Japan’s national police chief resigns over assassination of Shinzo Abe

Japanese National Police Chief Itaru Nakamura
Japanese National Police Chief Itaru Nakamura speaks at a news conference in Tokyo on Thursday.
(Kyodo News)

Japan’s national police chief said Thursday he would resign to take responsibility for the security lapses that allowed a gunman to fatally shoot former Prime Minister Shinzo Abe at a campaign event last month.

National Police Agency Chief Itaru Nakamura’s announcement came as his agency released a report blaming flaws in police protection — from planning to guarding at the scene — that led to Abe’s assassination July 8 in Nara, in western Japan.

Nakamura said that he took the former prime minister’s death seriously and that he submitted his resignation to the National Public Safety Commission earlier Thursday.


“In order to fundamentally reexamine guarding and never to let this happen, we need to have a new system,” Nakamura told a news conference as he announced his intention to step down.

Nakamura did not say when his resignation would be official. Japanese media reported that his resignation is expected to be approved at Friday’s Cabinet meeting.

The alleged gunman, Tetsuya Yamagami, was arrested at the scene and is under mental evaluation until late November. Yamagami told police that he targeted Abe because of the former leader’s link to the Unification Church, which Yamagami hated.

A family funeral was held in Tokyo for former Japanese Prime Minister Shinzo Abe, who was gunned down Friday during a campaign speech.

July 12, 2022

Abe sent a video message last year to a group affiliated with the church, which experts say may have infuriated the shooting suspect.

In its 54-page investigative report released Thursday, the National Police Agency concluded that the protection plan for Abe neglected potential danger coming from behind him and merely focused on risks during his movement from the site of his speech to his vehicle.

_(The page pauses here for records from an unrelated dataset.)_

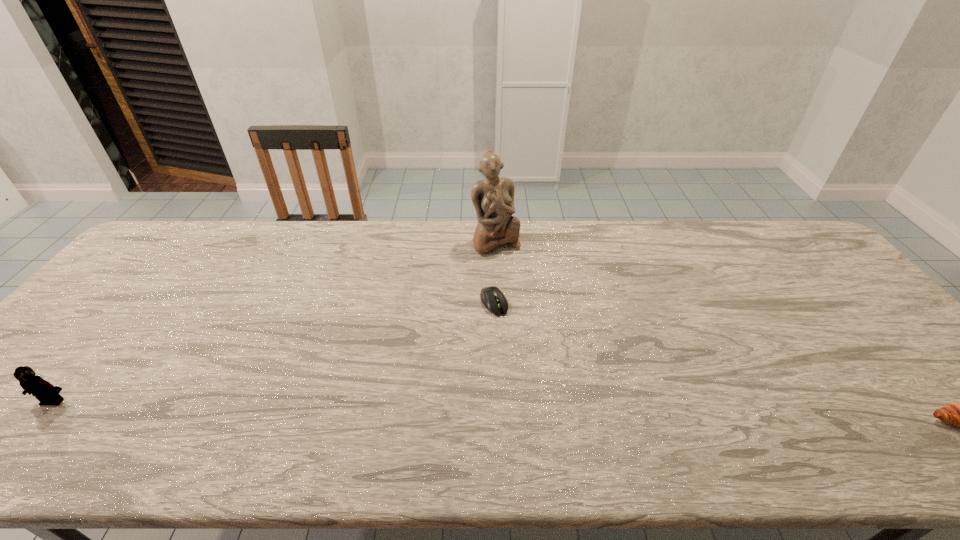
Where is `vacant space located on the front-facing side of the farthest object`? This screenshot has height=540, width=960. vacant space located on the front-facing side of the farthest object is located at coordinates (547, 351).

Where is `vacant region located 0.090m on the front-facing side of the farthest object`? Image resolution: width=960 pixels, height=540 pixels. vacant region located 0.090m on the front-facing side of the farthest object is located at coordinates (511, 274).

Identify the location of object situated at the far edge. Image resolution: width=960 pixels, height=540 pixels. (493, 198).

Locate an element on the screen. object that is at the near edge is located at coordinates (45, 392).

Identify the location of object at the left edge. This screenshot has width=960, height=540. (45, 392).

This screenshot has height=540, width=960. What are the coordinates of `object that is at the near left corner` in the screenshot? It's located at point(45,392).

In order to click on free space at the far edge of the desktop in this screenshot , I will do `click(665, 220)`.

At what (x,y) coordinates should I click in order to perform the action: click on vacant space at the near edge. Please return your answer as a coordinate pair (x, y). Looking at the image, I should click on (426, 418).

Where is `vacant area at the left edge of the desktop`? vacant area at the left edge of the desktop is located at coordinates (63, 361).

Where is `free location at the far left corner`? This screenshot has height=540, width=960. free location at the far left corner is located at coordinates (177, 264).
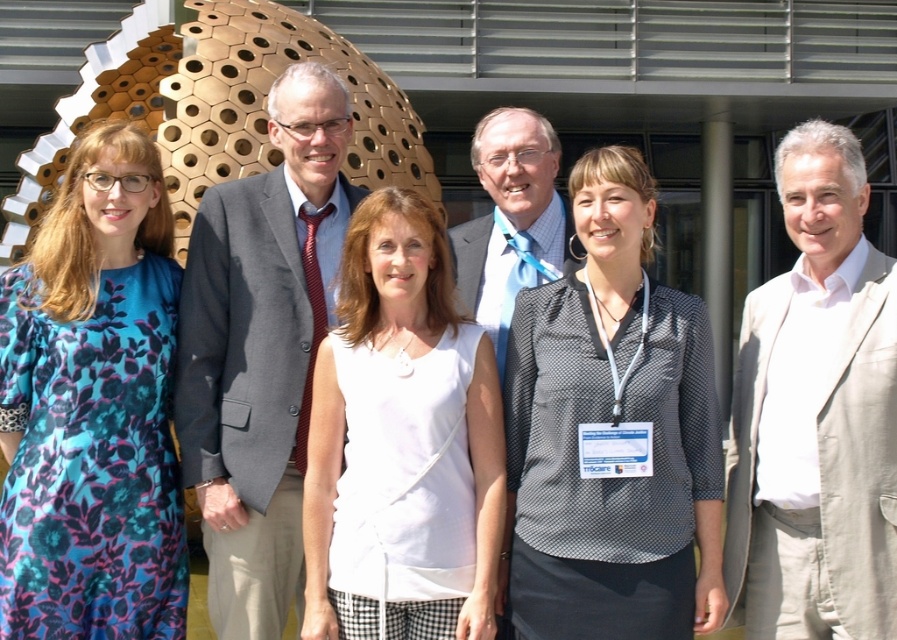
Question: Which object is the farthest from the polka dot blouse at center?

Choices:
 (A) white fabric shirt at center
 (B) light beige suit at center

Answer: (A)

Question: Which object is closer to the camera taking this photo?

Choices:
 (A) blue floral dress at left
 (B) light beige suit at center

Answer: (B)

Question: Is blue floral dress at left behind light blue fabric at center?

Choices:
 (A) no
 (B) yes

Answer: (A)

Question: Which of the following is the closest to the observer?

Choices:
 (A) polka dot blouse at center
 (B) light blue fabric at center

Answer: (A)

Question: Where is blue floral dress at left located in relation to light blue fabric at center in the image?

Choices:
 (A) above
 (B) below

Answer: (B)

Question: Can you confirm if polka dot blouse at center is wider than light blue fabric at center?

Choices:
 (A) yes
 (B) no

Answer: (A)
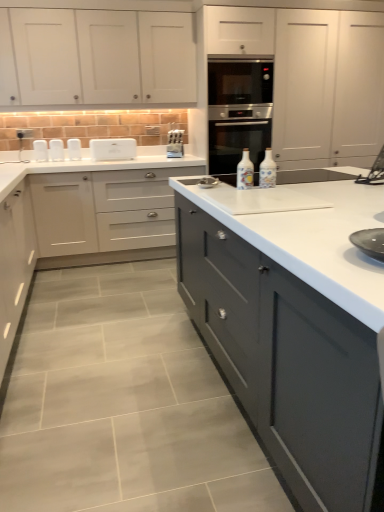
Find the location of a particular element. The image size is (384, 512). free point in front of white ceramic bottle at center, positioned as the second bottle in left-to-right order is located at coordinates (284, 190).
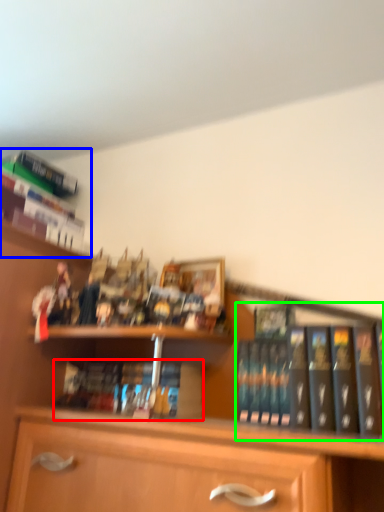
Question: Estimate the real-world distances between objects in this image. Which object is farther from book (highlighted by a red box), book (highlighted by a blue box) or book (highlighted by a green box)?

Choices:
 (A) book
 (B) book

Answer: (A)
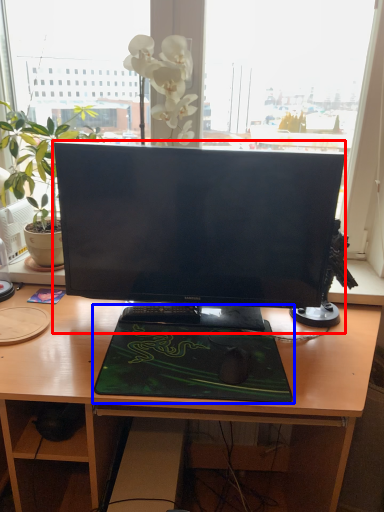
Question: Which object appears farthest to the camera in this image, computer monitor (highlighted by a red box) or desktop (highlighted by a blue box)?

Choices:
 (A) computer monitor
 (B) desktop

Answer: (A)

Inadequacies in the command system, in the communication among several key police officials and in their attention to areas behind Abe at the campaign site led to their lack of notice of the gunman’s movements until it was too late.

None of the officers assigned to immediate protection of Abe noticed the attacker until he was already about 23 feet behind Abe, where he took out his homemade double-barreled gun, which resembled a camera with a long lens, and fired his first shot, which narrowly missed.

The marks on a building near where the former prime minister was slain were apparently from the first shot fired by the gunman. The second was fatal.

July 13, 2022

In slightly more than two seconds, the gunman was only 17 feet behind Abe and fired the fatal second shot.

The report called for significant strengthening of both training and staffing of Japan’s dignitary-protection service, as well as revising police protection guidelines for the first time in about 30 years. It said the prefectural police’s Abe protection plan lacked a thorough safety evaluation and largely copied an earlier visit by another top party lawmaker.

The national police called for doubling dignitary-protection staff, a greater supervisory role for the national police over prefectural staff, and the use of digital technology and drones to bolster surveillance from above. The police agency also proposed bulletproof shields that are not yet used in Japan, a country known for strict gun control.

Abe’s family paid tribute to him in a private Buddhist ritual Thursday marking the 49th day since his assassination. His younger brother, who is a former defense minister, and other senior party officials and ministers reportedly attended.

About 1,000 people, including Prime Minister Fumio Kishida, attended an earlier private funeral at a Tokyo temple days after Abe’s death.

Kishida’s government plans to hold a state funeral Sept. 27, a plan that has split public opinion amid growing criticisms over the governing party members’ cozy ties with the controversial Unification Church. Kishida’s Cabinet is reportedly announcing a $1.8-million budget to invite 6,400 guests from inside and outside Japan for the upcoming funeral.

The Unification Church, which was founded in South Korea in 1954 and came to Japan a decade later, has built close ties with a host of conservative lawmakers, many of them members of Abe’s Liberal Democratic Party, over a shared antipathy to communism.

Since the 1980s, the church has faced accusations of problematic recruiting and religious sales in Japan, and the governing party’s church ties have sent approval ratings of Prime Minister Fumio Kishida’s Cabinet into a nosedive even after its recent shuffle.

In Nara on Thursday, the prefectural police chief, Tomoaki Onizuka, also expressed his intention to step down over Abe’s assassination.

“I have been almost crushed by the seriousness of my responsibility” in the former leader’s death, a tearful Onizuka said. “We will grit our teeth and endeavor in order to regain the public trust and be helpful to the people in the prefecture and across Japan.”